→ **ASSIGNMENT**
Write out every entry, unchanged. Skip any picture.

→ **LISTED RECORDS**

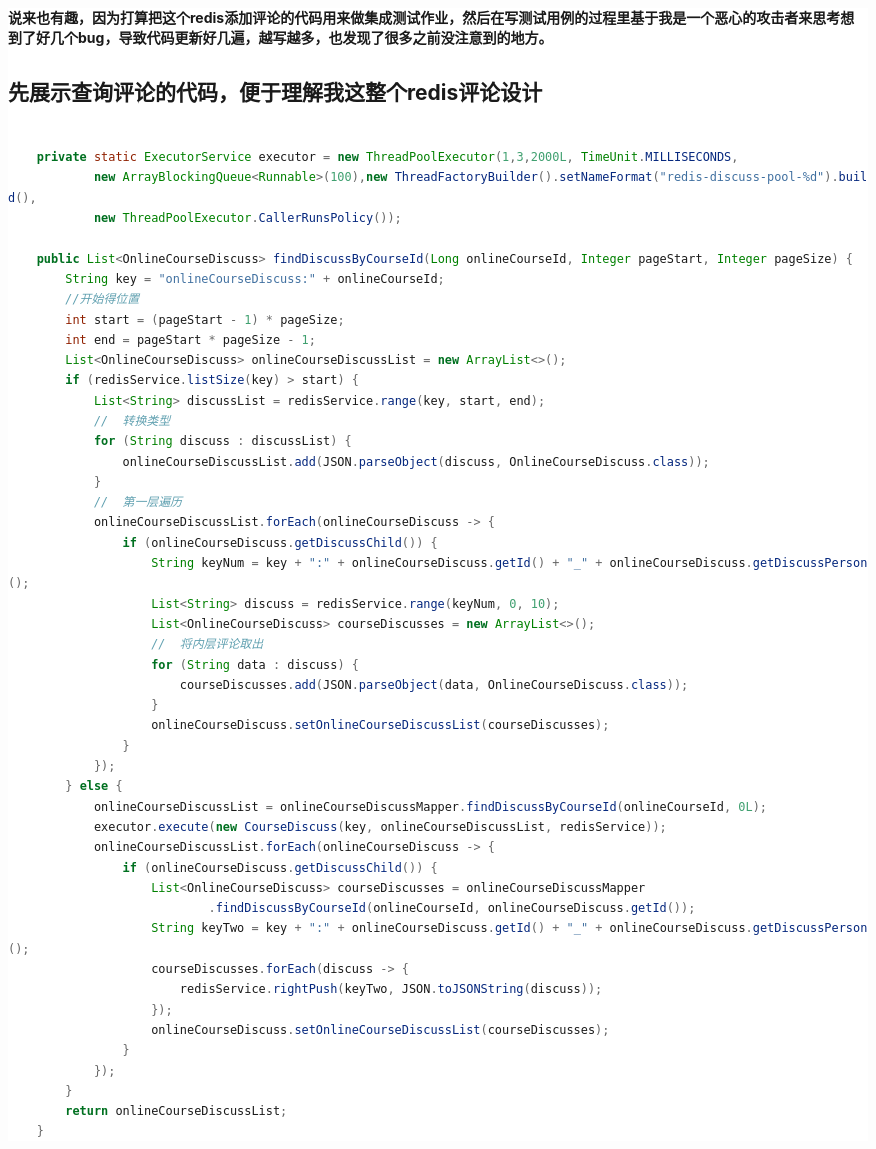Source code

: **说来也有趣，因为打算把这个redis添加评论的代码用来做集成测试作业，然后在写测试用例的过程里基于我是一个恶心的攻击者来思考想到了好几个bug，导致代码更新好几遍，越写越多，也发现了很多之前没注意到的地方。**

## 先展示查询评论的代码，便于理解我这整个redis评论设计

```java

    private static ExecutorService executor = new ThreadPoolExecutor(1,3,2000L, TimeUnit.MILLISECONDS,
            new ArrayBlockingQueue<Runnable>(100),new ThreadFactoryBuilder().setNameFormat("redis-discuss-pool-%d").build(),
            new ThreadPoolExecutor.CallerRunsPolicy());

    public List<OnlineCourseDiscuss> findDiscussByCourseId(Long onlineCourseId, Integer pageStart, Integer pageSize) {
        String key = "onlineCourseDiscuss:" + onlineCourseId;
        //开始得位置
        int start = (pageStart - 1) * pageSize;
        int end = pageStart * pageSize - 1;
        List<OnlineCourseDiscuss> onlineCourseDiscussList = new ArrayList<>();
        if (redisService.listSize(key) > start) {
            List<String> discussList = redisService.range(key, start, end);
            //  转换类型
            for (String discuss : discussList) {
                onlineCourseDiscussList.add(JSON.parseObject(discuss, OnlineCourseDiscuss.class));
            }
            //  第一层遍历
            onlineCourseDiscussList.forEach(onlineCourseDiscuss -> {
                if (onlineCourseDiscuss.getDiscussChild()) {
                    String keyNum = key + ":" + onlineCourseDiscuss.getId() + "_" + onlineCourseDiscuss.getDiscussPerson();
                    List<String> discuss = redisService.range(keyNum, 0, 10);
                    List<OnlineCourseDiscuss> courseDiscusses = new ArrayList<>();
                    //  将内层评论取出
                    for (String data : discuss) {
                        courseDiscusses.add(JSON.parseObject(data, OnlineCourseDiscuss.class));
                    }
                    onlineCourseDiscuss.setOnlineCourseDiscussList(courseDiscusses);
                }
            });
        } else {
            onlineCourseDiscussList = onlineCourseDiscussMapper.findDiscussByCourseId(onlineCourseId, 0L);
            executor.execute(new CourseDiscuss(key, onlineCourseDiscussList, redisService));
            onlineCourseDiscussList.forEach(onlineCourseDiscuss -> {
                if (onlineCourseDiscuss.getDiscussChild()) {
                    List<OnlineCourseDiscuss> courseDiscusses = onlineCourseDiscussMapper
                            .findDiscussByCourseId(onlineCourseId, onlineCourseDiscuss.getId());
                    String keyTwo = key + ":" + onlineCourseDiscuss.getId() + "_" + onlineCourseDiscuss.getDiscussPerson();
                    courseDiscusses.forEach(discuss -> {
                        redisService.rightPush(keyTwo, JSON.toJSONString(discuss));
                    });
                    onlineCourseDiscuss.setOnlineCourseDiscussList(courseDiscusses);
                }
            });
        }
        return onlineCourseDiscussList;
    }
```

→ **TASK OUTPUT**
Source code

: **说来也有趣，因为打算把这个redis添加评论的代码用来做集成测试作业，然后在写测试用例的过程里基于我是一个恶心的攻击者来思考想到了好几个bug，导致代码更新好几遍，越写越多，也发现了很多之前没注意到的地方。**

## 先展示查询评论的代码，便于理解我这整个redis评论设计

```java

    private static ExecutorService executor = new ThreadPoolExecutor(1,3,2000L, TimeUnit.MILLISECONDS,
            new ArrayBlockingQueue<Runnable>(100),new ThreadFactoryBuilder().setNameFormat("redis-discuss-pool-%d").build(),
            new ThreadPoolExecutor.CallerRunsPolicy());

    public List<OnlineCourseDiscuss> findDiscussByCourseId(Long onlineCourseId, Integer pageStart, Integer pageSize) {
        String key = "onlineCourseDiscuss:" + onlineCourseId;
        //开始得位置
        int start = (pageStart - 1) * pageSize;
        int end = pageStart * pageSize - 1;
        List<OnlineCourseDiscuss> onlineCourseDiscussList = new ArrayList<>();
        if (redisService.listSize(key) > start) {
            List<String> discussList = redisService.range(key, start, end);
            //  转换类型
            for (String discuss : discussList) {
                onlineCourseDiscussList.add(JSON.parseObject(discuss, OnlineCourseDiscuss.class));
            }
            //  第一层遍历
            onlineCourseDiscussList.forEach(onlineCourseDiscuss -> {
                if (onlineCourseDiscuss.getDiscussChild()) {
                    String keyNum = key + ":" + onlineCourseDiscuss.getId() + "_" + onlineCourseDiscuss.getDiscussPerson();
                    List<String> discuss = redisService.range(keyNum, 0, 10);
                    List<OnlineCourseDiscuss> courseDiscusses = new ArrayList<>();
                    //  将内层评论取出
                    for (String data : discuss) {
                        courseDiscusses.add(JSON.parseObject(data, OnlineCourseDiscuss.class));
                    }
                    onlineCourseDiscuss.setOnlineCourseDiscussList(courseDiscusses);
                }
            });
        } else {
            onlineCourseDiscussList = onlineCourseDiscussMapper.findDiscussByCourseId(onlineCourseId, 0L);
            executor.execute(new CourseDiscuss(key, onlineCourseDiscussList, redisService));
            onlineCourseDiscussList.forEach(onlineCourseDiscuss -> {
                if (onlineCourseDiscuss.getDiscussChild()) {
                    List<OnlineCourseDiscuss> courseDiscusses = onlineCourseDiscussMapper
                            .findDiscussByCourseId(onlineCourseId, onlineCourseDiscuss.getId());
                    String keyTwo = key + ":" + onlineCourseDiscuss.getId() + "_" + onlineCourseDiscuss.getDiscussPerson();
                    courseDiscusses.forEach(discuss -> {
                        redisService.rightPush(keyTwo, JSON.toJSONString(discuss));
                    });
                    onlineCourseDiscuss.setOnlineCourseDiscussList(courseDiscusses);
                }
            });
        }
        return onlineCourseDiscussList;
    }
```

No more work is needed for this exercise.